- _Raw data_:

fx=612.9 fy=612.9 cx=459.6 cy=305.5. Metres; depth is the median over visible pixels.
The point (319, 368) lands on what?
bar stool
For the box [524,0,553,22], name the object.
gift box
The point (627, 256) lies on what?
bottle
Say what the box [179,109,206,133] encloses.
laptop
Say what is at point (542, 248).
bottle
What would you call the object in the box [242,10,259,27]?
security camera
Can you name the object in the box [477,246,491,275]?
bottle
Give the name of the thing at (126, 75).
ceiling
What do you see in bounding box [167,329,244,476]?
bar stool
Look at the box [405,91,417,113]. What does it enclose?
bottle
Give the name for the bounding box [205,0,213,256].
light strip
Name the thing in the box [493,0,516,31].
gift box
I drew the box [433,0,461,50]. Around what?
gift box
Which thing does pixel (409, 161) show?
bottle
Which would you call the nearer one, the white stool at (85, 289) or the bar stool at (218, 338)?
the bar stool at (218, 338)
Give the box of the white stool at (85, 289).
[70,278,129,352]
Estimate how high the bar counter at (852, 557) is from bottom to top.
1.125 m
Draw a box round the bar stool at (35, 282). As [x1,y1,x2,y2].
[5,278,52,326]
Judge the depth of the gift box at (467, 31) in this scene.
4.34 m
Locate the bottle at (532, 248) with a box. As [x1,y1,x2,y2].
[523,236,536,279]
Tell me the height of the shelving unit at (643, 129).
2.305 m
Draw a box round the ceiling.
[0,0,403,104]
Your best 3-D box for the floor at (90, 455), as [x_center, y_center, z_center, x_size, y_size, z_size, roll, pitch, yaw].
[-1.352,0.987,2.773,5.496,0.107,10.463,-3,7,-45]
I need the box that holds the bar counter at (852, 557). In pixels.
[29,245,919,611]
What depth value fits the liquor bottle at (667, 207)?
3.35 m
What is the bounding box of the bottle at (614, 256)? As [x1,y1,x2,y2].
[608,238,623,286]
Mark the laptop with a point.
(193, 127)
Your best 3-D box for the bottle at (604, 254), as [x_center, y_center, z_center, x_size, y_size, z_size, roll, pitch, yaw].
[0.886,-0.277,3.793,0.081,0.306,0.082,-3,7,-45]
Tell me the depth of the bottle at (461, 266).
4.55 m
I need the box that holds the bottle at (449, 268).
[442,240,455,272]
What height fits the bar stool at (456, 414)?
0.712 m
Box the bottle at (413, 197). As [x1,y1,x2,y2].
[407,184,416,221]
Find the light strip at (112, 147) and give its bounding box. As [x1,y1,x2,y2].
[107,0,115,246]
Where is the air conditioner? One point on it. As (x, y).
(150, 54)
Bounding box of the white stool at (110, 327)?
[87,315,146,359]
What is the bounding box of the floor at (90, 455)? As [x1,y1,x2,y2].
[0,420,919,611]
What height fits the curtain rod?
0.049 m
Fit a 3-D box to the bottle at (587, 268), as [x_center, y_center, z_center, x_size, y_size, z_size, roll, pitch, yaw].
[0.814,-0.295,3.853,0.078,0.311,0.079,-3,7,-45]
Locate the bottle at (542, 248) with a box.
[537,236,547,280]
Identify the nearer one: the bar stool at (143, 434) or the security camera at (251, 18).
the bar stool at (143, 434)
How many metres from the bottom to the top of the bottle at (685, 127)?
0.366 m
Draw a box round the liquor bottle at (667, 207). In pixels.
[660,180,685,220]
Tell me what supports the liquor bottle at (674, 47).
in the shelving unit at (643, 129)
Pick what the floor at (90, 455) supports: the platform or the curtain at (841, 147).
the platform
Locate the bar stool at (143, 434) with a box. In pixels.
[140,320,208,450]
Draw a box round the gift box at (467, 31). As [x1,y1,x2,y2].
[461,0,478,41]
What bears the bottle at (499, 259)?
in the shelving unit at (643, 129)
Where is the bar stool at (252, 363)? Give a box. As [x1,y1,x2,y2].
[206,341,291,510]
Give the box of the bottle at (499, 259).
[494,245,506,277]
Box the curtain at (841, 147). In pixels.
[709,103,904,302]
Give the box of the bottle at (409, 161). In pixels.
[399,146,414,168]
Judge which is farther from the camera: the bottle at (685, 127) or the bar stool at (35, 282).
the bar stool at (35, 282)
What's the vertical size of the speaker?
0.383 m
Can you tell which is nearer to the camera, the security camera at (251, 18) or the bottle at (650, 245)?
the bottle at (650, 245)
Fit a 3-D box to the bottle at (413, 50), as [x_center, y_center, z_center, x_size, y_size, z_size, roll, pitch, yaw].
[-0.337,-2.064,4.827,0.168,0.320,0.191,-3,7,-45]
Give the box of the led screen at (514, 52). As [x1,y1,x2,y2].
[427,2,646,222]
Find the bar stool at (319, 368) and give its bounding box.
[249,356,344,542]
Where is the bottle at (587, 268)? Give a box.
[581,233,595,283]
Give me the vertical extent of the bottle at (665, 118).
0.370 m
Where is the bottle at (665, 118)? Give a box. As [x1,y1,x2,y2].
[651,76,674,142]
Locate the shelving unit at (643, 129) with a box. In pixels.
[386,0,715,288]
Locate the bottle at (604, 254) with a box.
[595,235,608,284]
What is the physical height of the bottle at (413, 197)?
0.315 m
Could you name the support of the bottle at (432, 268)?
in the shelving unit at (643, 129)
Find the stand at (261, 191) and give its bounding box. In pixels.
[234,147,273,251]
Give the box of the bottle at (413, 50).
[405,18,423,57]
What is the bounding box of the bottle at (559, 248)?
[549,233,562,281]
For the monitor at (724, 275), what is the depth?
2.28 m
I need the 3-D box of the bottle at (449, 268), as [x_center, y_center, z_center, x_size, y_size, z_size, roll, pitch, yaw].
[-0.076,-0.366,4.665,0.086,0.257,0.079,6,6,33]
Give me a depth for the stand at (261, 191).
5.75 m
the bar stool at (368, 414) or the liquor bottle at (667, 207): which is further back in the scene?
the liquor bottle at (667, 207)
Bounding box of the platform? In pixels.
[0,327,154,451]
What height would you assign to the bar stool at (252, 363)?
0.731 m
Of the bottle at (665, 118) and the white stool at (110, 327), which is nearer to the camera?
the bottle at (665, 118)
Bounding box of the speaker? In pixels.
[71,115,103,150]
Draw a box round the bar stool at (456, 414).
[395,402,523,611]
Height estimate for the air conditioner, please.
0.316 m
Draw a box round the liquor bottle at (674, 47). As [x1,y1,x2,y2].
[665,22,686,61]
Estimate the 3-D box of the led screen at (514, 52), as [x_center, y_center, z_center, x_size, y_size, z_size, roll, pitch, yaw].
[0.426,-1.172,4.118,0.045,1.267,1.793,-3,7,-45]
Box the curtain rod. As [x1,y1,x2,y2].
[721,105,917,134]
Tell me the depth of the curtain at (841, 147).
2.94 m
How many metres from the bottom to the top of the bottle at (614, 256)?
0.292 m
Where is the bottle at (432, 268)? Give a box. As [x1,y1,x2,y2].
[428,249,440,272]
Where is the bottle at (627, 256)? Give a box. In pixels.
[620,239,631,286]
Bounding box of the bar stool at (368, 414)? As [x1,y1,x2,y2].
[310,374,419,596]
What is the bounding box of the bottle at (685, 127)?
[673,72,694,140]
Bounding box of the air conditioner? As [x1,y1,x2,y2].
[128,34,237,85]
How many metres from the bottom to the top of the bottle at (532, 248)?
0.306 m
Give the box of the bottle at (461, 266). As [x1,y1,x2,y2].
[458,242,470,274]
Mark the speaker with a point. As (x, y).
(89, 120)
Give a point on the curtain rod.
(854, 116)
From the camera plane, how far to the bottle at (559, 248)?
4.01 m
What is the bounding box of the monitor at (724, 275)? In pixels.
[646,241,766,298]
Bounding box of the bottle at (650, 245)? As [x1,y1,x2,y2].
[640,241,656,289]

- _Activity_:
From the preceding material, extract every line exactly.

- _Result_:
fx=612.9 fy=612.9 cx=459.6 cy=305.5. Metres; depth is the median over visible pixels.
The point (319, 368) lands on what?
bar stool
For the box [524,0,553,22], name the object.
gift box
The point (627, 256) lies on what?
bottle
Say what the box [179,109,206,133] encloses.
laptop
Say what is at point (542, 248).
bottle
What would you call the object in the box [242,10,259,27]?
security camera
Can you name the object in the box [477,246,491,275]?
bottle
Give the name of the thing at (126, 75).
ceiling
What do you see in bounding box [167,329,244,476]?
bar stool
Look at the box [405,91,417,113]. What does it enclose?
bottle
Give the name for the bounding box [205,0,213,256].
light strip
Name the thing in the box [493,0,516,31].
gift box
I drew the box [433,0,461,50]. Around what?
gift box
Which thing does pixel (409, 161) show?
bottle
Which would you call the nearer one, the white stool at (85, 289) or the bar stool at (218, 338)?
the bar stool at (218, 338)
Give the box of the white stool at (85, 289).
[70,278,129,352]
Estimate how high the bar counter at (852, 557) is from bottom to top.
1.125 m
Draw a box round the bar stool at (35, 282). As [x1,y1,x2,y2].
[5,278,52,326]
Judge the depth of the gift box at (467, 31) in this scene.
4.34 m
Locate the bottle at (532, 248) with a box. As [x1,y1,x2,y2].
[523,236,536,279]
Tell me the height of the shelving unit at (643, 129).
2.305 m
Draw a box round the ceiling.
[0,0,403,104]
Your best 3-D box for the floor at (90, 455), as [x_center, y_center, z_center, x_size, y_size, z_size, roll, pitch, yaw].
[-1.352,0.987,2.773,5.496,0.107,10.463,-3,7,-45]
I need the box that holds the bar counter at (852, 557). In pixels.
[29,245,919,611]
What depth value fits the liquor bottle at (667, 207)?
3.35 m
What is the bounding box of the bottle at (614, 256)? As [x1,y1,x2,y2].
[608,238,623,286]
Mark the laptop with a point.
(193, 127)
Your best 3-D box for the bottle at (604, 254), as [x_center, y_center, z_center, x_size, y_size, z_size, roll, pitch, yaw].
[0.886,-0.277,3.793,0.081,0.306,0.082,-3,7,-45]
Tell me the depth of the bottle at (461, 266).
4.55 m
I need the box that holds the bottle at (449, 268).
[442,240,455,272]
What height fits the bar stool at (456, 414)?
0.712 m
Box the bottle at (413, 197). As [x1,y1,x2,y2].
[407,184,416,221]
Find the light strip at (112, 147) and give its bounding box. As [x1,y1,x2,y2].
[107,0,115,246]
Where is the air conditioner? One point on it. As (x, y).
(150, 54)
Bounding box of the white stool at (110, 327)?
[87,315,146,359]
What is the bounding box of the floor at (90, 455)? As [x1,y1,x2,y2].
[0,420,919,611]
What height fits the curtain rod?
0.049 m
Fit a 3-D box to the bottle at (587, 268), as [x_center, y_center, z_center, x_size, y_size, z_size, roll, pitch, yaw].
[0.814,-0.295,3.853,0.078,0.311,0.079,-3,7,-45]
Locate the bottle at (542, 248) with a box.
[537,236,547,280]
Identify the nearer one: the bar stool at (143, 434) or the security camera at (251, 18).
the bar stool at (143, 434)
How many metres from the bottom to the top of the bottle at (685, 127)?
0.366 m
Draw a box round the liquor bottle at (667, 207). In pixels.
[660,180,685,220]
Tell me what supports the liquor bottle at (674, 47).
in the shelving unit at (643, 129)
Pick what the floor at (90, 455) supports: the platform or the curtain at (841, 147).
the platform
Locate the bar stool at (143, 434) with a box. In pixels.
[140,320,208,450]
Draw a box round the gift box at (467, 31). As [x1,y1,x2,y2].
[461,0,478,41]
What bears the bottle at (499, 259)?
in the shelving unit at (643, 129)
Where is the bar stool at (252, 363)? Give a box. As [x1,y1,x2,y2].
[206,341,291,510]
Give the box of the bottle at (499, 259).
[494,245,506,277]
Box the curtain at (841, 147). In pixels.
[709,103,904,302]
Give the box of the bottle at (409, 161). In pixels.
[399,146,414,168]
Judge which is farther from the camera: the bottle at (685, 127) or the bar stool at (35, 282).
the bar stool at (35, 282)
What's the vertical size of the speaker?
0.383 m
Can you tell which is nearer to the camera, the security camera at (251, 18) or the bottle at (650, 245)?
the bottle at (650, 245)
Fit a 3-D box to the bottle at (413, 50), as [x_center, y_center, z_center, x_size, y_size, z_size, roll, pitch, yaw].
[-0.337,-2.064,4.827,0.168,0.320,0.191,-3,7,-45]
Give the box of the led screen at (514, 52). As [x1,y1,x2,y2].
[427,2,646,222]
Find the bar stool at (319, 368) and give its bounding box.
[249,356,344,542]
Where is the bottle at (587, 268)? Give a box.
[581,233,595,283]
Give me the vertical extent of the bottle at (665, 118).
0.370 m
Where is the bottle at (665, 118)? Give a box. As [x1,y1,x2,y2].
[651,76,674,142]
Locate the shelving unit at (643, 129) with a box. In pixels.
[386,0,715,288]
Locate the bottle at (604, 254) with a box.
[595,235,608,284]
What is the physical height of the bottle at (413, 197)?
0.315 m
Could you name the support of the bottle at (432, 268)?
in the shelving unit at (643, 129)
Find the stand at (261, 191) and give its bounding box. In pixels.
[234,147,273,251]
Give the box of the bottle at (413, 50).
[405,18,423,57]
What is the bounding box of the bottle at (559, 248)?
[549,233,562,281]
For the monitor at (724, 275), what is the depth?
2.28 m
I need the 3-D box of the bottle at (449, 268), as [x_center, y_center, z_center, x_size, y_size, z_size, roll, pitch, yaw].
[-0.076,-0.366,4.665,0.086,0.257,0.079,6,6,33]
Give me a depth for the stand at (261, 191).
5.75 m
the bar stool at (368, 414) or the liquor bottle at (667, 207): which is further back in the scene?
the liquor bottle at (667, 207)
Bounding box of the platform? In pixels.
[0,327,154,451]
What height would you assign to the bar stool at (252, 363)?
0.731 m
Of the bottle at (665, 118) and the white stool at (110, 327), which is nearer to the camera?
the bottle at (665, 118)
Bounding box of the speaker? In pixels.
[71,115,103,150]
Draw a box round the bar stool at (456, 414).
[395,402,523,611]
Height estimate for the air conditioner, please.
0.316 m
Draw a box round the liquor bottle at (674, 47). As [x1,y1,x2,y2].
[665,22,686,61]
Estimate the 3-D box of the led screen at (514, 52), as [x_center, y_center, z_center, x_size, y_size, z_size, roll, pitch, yaw].
[0.426,-1.172,4.118,0.045,1.267,1.793,-3,7,-45]
Box the curtain rod. As [x1,y1,x2,y2].
[721,105,917,134]
Tell me the depth of the curtain at (841, 147).
2.94 m
How many metres from the bottom to the top of the bottle at (614, 256)?
0.292 m
Where is the bottle at (432, 268)? Give a box. As [x1,y1,x2,y2].
[428,249,440,272]
Where is the bottle at (627, 256)? Give a box. In pixels.
[620,239,631,286]
Bounding box of the bar stool at (368, 414)? As [x1,y1,x2,y2].
[310,374,419,596]
What is the bounding box of the bottle at (685, 127)?
[673,72,694,140]
Bounding box of the air conditioner? As [x1,y1,x2,y2].
[128,34,237,85]
How many metres from the bottom to the top of the bottle at (532, 248)?
0.306 m
Give the box of the bottle at (461, 266). As [x1,y1,x2,y2].
[458,242,470,274]
Mark the speaker with a point. As (x, y).
(89, 120)
Give a point on the curtain rod.
(854, 116)
From the camera plane, how far to the bottle at (559, 248)?
4.01 m
What is the bounding box of the monitor at (724, 275)? In pixels.
[646,241,766,298]
Bounding box of the bottle at (650, 245)? As [x1,y1,x2,y2].
[640,241,656,289]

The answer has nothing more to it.